Records excerpted from a collection
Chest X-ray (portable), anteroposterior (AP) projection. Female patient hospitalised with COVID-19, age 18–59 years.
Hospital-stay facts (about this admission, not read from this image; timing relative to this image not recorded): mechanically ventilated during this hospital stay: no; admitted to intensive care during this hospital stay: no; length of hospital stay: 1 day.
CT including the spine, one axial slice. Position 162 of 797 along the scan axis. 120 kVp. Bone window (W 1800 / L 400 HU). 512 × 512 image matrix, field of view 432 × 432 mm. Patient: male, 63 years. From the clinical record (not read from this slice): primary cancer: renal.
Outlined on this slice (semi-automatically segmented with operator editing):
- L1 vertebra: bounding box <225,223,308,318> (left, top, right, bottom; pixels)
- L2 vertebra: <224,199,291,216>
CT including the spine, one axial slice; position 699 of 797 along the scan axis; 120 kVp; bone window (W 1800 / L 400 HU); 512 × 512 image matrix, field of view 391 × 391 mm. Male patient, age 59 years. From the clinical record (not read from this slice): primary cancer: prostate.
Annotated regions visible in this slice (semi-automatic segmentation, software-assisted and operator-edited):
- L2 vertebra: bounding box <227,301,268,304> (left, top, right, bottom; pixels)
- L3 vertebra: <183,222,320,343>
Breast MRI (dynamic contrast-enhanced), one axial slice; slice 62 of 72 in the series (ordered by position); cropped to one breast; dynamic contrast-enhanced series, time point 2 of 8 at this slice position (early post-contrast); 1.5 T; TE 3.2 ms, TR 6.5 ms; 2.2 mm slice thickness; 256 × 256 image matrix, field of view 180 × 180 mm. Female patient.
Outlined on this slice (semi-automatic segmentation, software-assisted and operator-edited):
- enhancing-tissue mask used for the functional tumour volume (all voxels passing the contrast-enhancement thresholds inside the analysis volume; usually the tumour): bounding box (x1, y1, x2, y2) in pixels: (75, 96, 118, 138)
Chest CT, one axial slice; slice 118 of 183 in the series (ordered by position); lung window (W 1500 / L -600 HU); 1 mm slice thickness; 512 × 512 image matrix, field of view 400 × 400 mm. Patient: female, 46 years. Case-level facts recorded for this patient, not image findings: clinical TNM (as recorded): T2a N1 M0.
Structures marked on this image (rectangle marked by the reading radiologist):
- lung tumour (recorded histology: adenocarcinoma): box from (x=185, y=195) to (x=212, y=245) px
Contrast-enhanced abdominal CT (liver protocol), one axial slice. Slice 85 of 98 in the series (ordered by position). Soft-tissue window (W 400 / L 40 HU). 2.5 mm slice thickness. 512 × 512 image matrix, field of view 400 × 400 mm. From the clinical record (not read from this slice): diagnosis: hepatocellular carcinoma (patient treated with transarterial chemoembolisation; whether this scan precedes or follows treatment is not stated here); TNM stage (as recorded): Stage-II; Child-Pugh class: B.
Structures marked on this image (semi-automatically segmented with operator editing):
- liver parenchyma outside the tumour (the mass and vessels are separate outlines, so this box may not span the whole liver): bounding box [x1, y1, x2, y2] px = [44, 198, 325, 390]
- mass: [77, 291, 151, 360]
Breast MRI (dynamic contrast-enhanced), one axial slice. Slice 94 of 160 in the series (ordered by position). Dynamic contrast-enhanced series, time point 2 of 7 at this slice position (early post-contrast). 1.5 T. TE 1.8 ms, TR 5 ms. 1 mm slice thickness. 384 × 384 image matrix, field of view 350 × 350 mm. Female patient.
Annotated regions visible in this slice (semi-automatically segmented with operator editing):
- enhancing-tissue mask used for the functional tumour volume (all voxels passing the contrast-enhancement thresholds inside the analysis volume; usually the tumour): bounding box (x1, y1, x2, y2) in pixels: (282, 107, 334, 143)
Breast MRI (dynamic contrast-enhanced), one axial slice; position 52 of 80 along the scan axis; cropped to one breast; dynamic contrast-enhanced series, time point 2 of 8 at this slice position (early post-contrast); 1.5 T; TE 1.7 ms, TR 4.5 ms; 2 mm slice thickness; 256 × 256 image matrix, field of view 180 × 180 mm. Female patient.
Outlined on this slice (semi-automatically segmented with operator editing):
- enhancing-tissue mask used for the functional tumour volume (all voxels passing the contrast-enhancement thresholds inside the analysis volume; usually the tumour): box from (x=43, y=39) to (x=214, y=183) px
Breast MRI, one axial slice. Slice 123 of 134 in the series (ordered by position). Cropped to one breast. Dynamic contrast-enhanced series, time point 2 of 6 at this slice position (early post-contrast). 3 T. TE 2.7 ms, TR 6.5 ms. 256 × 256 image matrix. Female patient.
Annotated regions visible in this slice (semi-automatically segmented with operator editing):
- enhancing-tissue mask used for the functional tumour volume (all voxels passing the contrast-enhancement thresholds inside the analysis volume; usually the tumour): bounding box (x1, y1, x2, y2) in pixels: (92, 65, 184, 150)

YOUR OBJECTIVE = Reproduce the records above in their entirety, unchanged.

OUTPUT OF THE EXERCISE =
Chest X-ray (portable), anteroposterior (AP) projection. Female patient hospitalised with COVID-19, age 18–59 years.
Hospital-stay facts (about this admission, not read from this image; timing relative to this image not recorded): mechanically ventilated during this hospital stay: no; admitted to intensive care during this hospital stay: no; length of hospital stay: 1 day.
CT including the spine, one axial slice. Position 162 of 797 along the scan axis. 120 kVp. Bone window (W 1800 / L 400 HU). 512 × 512 image matrix, field of view 432 × 432 mm. Patient: male, 63 years. From the clinical record (not read from this slice): primary cancer: renal.
Outlined on this slice (semi-automatically segmented with operator editing):
- L1 vertebra: bounding box <225,223,308,318> (left, top, right, bottom; pixels)
- L2 vertebra: <224,199,291,216>
CT including the spine, one axial slice; position 699 of 797 along the scan axis; 120 kVp; bone window (W 1800 / L 400 HU); 512 × 512 image matrix, field of view 391 × 391 mm. Male patient, age 59 years. From the clinical record (not read from this slice): primary cancer: prostate.
Annotated regions visible in this slice (semi-automatic segmentation, software-assisted and operator-edited):
- L2 vertebra: bounding box <227,301,268,304> (left, top, right, bottom; pixels)
- L3 vertebra: <183,222,320,343>
Breast MRI (dynamic contrast-enhanced), one axial slice; slice 62 of 72 in the series (ordered by position); cropped to one breast; dynamic contrast-enhanced series, time point 2 of 8 at this slice position (early post-contrast); 1.5 T; TE 3.2 ms, TR 6.5 ms; 2.2 mm slice thickness; 256 × 256 image matrix, field of view 180 × 180 mm. Female patient.
Outlined on this slice (semi-automatic segmentation, software-assisted and operator-edited):
- enhancing-tissue mask used for the functional tumour volume (all voxels passing the contrast-enhancement thresholds inside the analysis volume; usually the tumour): bounding box (x1, y1, x2, y2) in pixels: (75, 96, 118, 138)
Chest CT, one axial slice; slice 118 of 183 in the series (ordered by position); lung window (W 1500 / L -600 HU); 1 mm slice thickness; 512 × 512 image matrix, field of view 400 × 400 mm. Patient: female, 46 years. Case-level facts recorded for this patient, not image findings: clinical TNM (as recorded): T2a N1 M0.
Structures marked on this image (rectangle marked by the reading radiologist):
- lung tumour (recorded histology: adenocarcinoma): box from (x=185, y=195) to (x=212, y=245) px
Contrast-enhanced abdominal CT (liver protocol), one axial slice. Slice 85 of 98 in the series (ordered by position). Soft-tissue window (W 400 / L 40 HU). 2.5 mm slice thickness. 512 × 512 image matrix, field of view 400 × 400 mm. From the clinical record (not read from this slice): diagnosis: hepatocellular carcinoma (patient treated with transarterial chemoembolisation; whether this scan precedes or follows treatment is not stated here); TNM stage (as recorded): Stage-II; Child-Pugh class: B.
Structures marked on this image (semi-automatically segmented with operator editing):
- liver parenchyma outside the tumour (the mass and vessels are separate outlines, so this box may not span the whole liver): bounding box [x1, y1, x2, y2] px = [44, 198, 325, 390]
- mass: [77, 291, 151, 360]
Breast MRI (dynamic contrast-enhanced), one axial slice. Slice 94 of 160 in the series (ordered by position). Dynamic contrast-enhanced series, time point 2 of 7 at this slice position (early post-contrast). 1.5 T. TE 1.8 ms, TR 5 ms. 1 mm slice thickness. 384 × 384 image matrix, field of view 350 × 350 mm. Female patient.
Annotated regions visible in this slice (semi-automatically segmented with operator editing):
- enhancing-tissue mask used for the functional tumour volume (all voxels passing the contrast-enhancement thresholds inside the analysis volume; usually the tumour): bounding box (x1, y1, x2, y2) in pixels: (282, 107, 334, 143)
Breast MRI (dynamic contrast-enhanced), one axial slice; position 52 of 80 along the scan axis; cropped to one breast; dynamic contrast-enhanced series, time point 2 of 8 at this slice position (early post-contrast); 1.5 T; TE 1.7 ms, TR 4.5 ms; 2 mm slice thickness; 256 × 256 image matrix, field of view 180 × 180 mm. Female patient.
Outlined on this slice (semi-automatically segmented with operator editing):
- enhancing-tissue mask used for the functional tumour volume (all voxels passing the contrast-enhancement thresholds inside the analysis volume; usually the tumour): box from (x=43, y=39) to (x=214, y=183) px
Breast MRI, one axial slice. Slice 123 of 134 in the series (ordered by position). Cropped to one breast. Dynamic contrast-enhanced series, time point 2 of 6 at this slice position (early post-contrast). 3 T. TE 2.7 ms, TR 6.5 ms. 256 × 256 image matrix. Female patient.
Annotated regions visible in this slice (semi-automatically segmented with operator editing):
- enhancing-tissue mask used for the functional tumour volume (all voxels passing the contrast-enhancement thresholds inside the analysis volume; usually the tumour): bounding box (x1, y1, x2, y2) in pixels: (92, 65, 184, 150)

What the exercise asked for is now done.